BSS and law faculties want students back in class, will stop live-streaming

BY THIJS FENS EN RENÉ HOOGSCHAGEN

Classes taught at the law and behavioural and social sciences (BSS) faculties in block 4 will no longer be available online through a live-stream. The faculties are doing this in a bid to get students to come back to class.

Even with the relaxed Covid restrictions, class attendance has been particularly poor over the last few months. ‘Too few students are showing up in class’, says BSS vice-dean Klaas van Veen.

He thinks the fact that classes are live-streamed is one of the most important reasons for this. ‘That’s what students are telling us. They say it makes it easier to combine classes, or they stay home because the weather is particularly nice or bad.’

Not continuously

Dean Wilbert Kolkman at the Faculty of Law says they’re returning to the situation as it was two years ago. Lectures will still be recorded. ‘We won’t make them continuously available: only in the week the lecture is taking place and a week before the exam.’
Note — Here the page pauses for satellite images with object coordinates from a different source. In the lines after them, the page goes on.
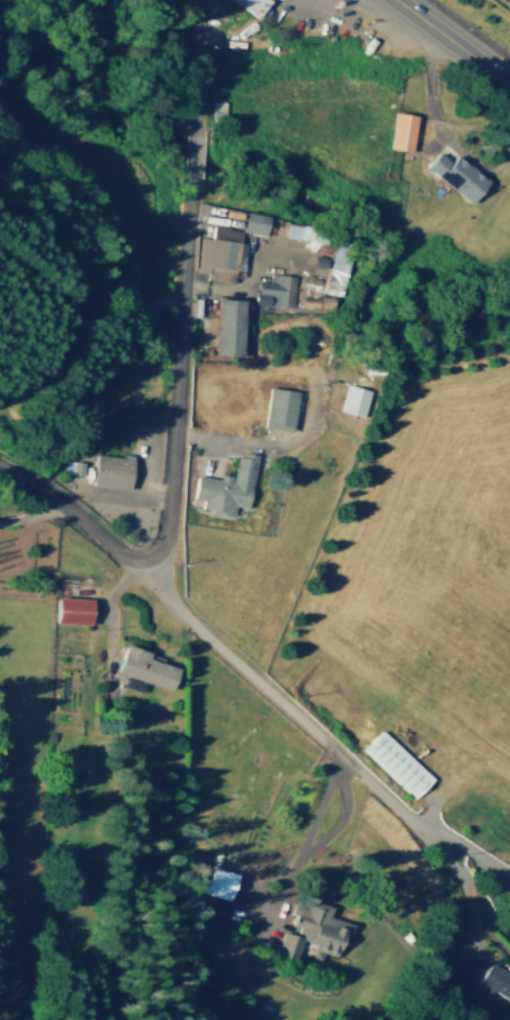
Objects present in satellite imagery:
road: (293, 0)
building: (251, 5)
crop: (503, 5)
parking lot: (354, 21)
road: (378, 21)
road: (453, 42)
road: (194, 60)
building: (216, 108)
building: (401, 129)
road: (456, 152)
road: (191, 155)
building: (463, 183)
building: (204, 213)
building: (237, 215)
building: (262, 221)
building: (297, 228)
building: (274, 238)
building: (273, 249)
building: (219, 251)
building: (288, 254)
building: (275, 263)
building: (339, 264)
building: (299, 273)
road: (239, 286)
building: (277, 288)
road: (33, 295)
building: (223, 322)
road: (176, 388)
building: (353, 397)
building: (279, 405)
road: (271, 446)
building: (103, 468)
building: (226, 485)
road: (87, 486)
road: (125, 489)
road: (151, 490)
road: (91, 491)
road: (32, 512)
road: (146, 551)
building: (70, 607)
road: (110, 623)
road: (203, 632)
building: (143, 668)
building: (397, 761)
road: (341, 816)
road: (416, 824)
road: (306, 833)
building: (217, 880)
road: (254, 902)
road: (276, 904)
building: (218, 909)
building: (232, 912)
building: (508, 919)
building: (316, 922)
road: (492, 934)
building: (286, 943)
building: (468, 965)
building: (202, 968)
building: (495, 978)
Brend Hopman, student member and chair of the BSS faculty council, is happy. ‘As long as it’s all feasible, this seems like a good decision. I think it’s the best way to get students to come back to campus.’

‘I think this will benefit the quality of education’, says vice-dean Van Veen. ‘It’s better, improves interaction between students, and it’s just more fun.’

Easy

‘Live-streams really only help if someone’s actually sick’, says Jana Knot-Dickscheit, associate professor at BSS. ‘I’ve noticed that the live-streams make it extremely easy for people to stay home. My colleagues tell me the same.’

Classes will still be recorded. ‘I did that even before the pandemic and my students were always appreciative’, she says. Hopman thinks it’s a good idea, too. ‘You could put them online two weeks before the exam, for instance, so students can go over them again.’

Awful

Law lecturer and faculty council member Frank Veenstra refers to the civil law lecture last month for which the faculty had rented out a room in the Pathé theatre. Of the predicted thousand students, only around twenty showed up. ‘Awful’, he says.

Veenstra is happy with the new rule. He wasn’t a fan of endlessly available online classes to begin with. ‘I would argue that we should stop doing it altogether in the new year.’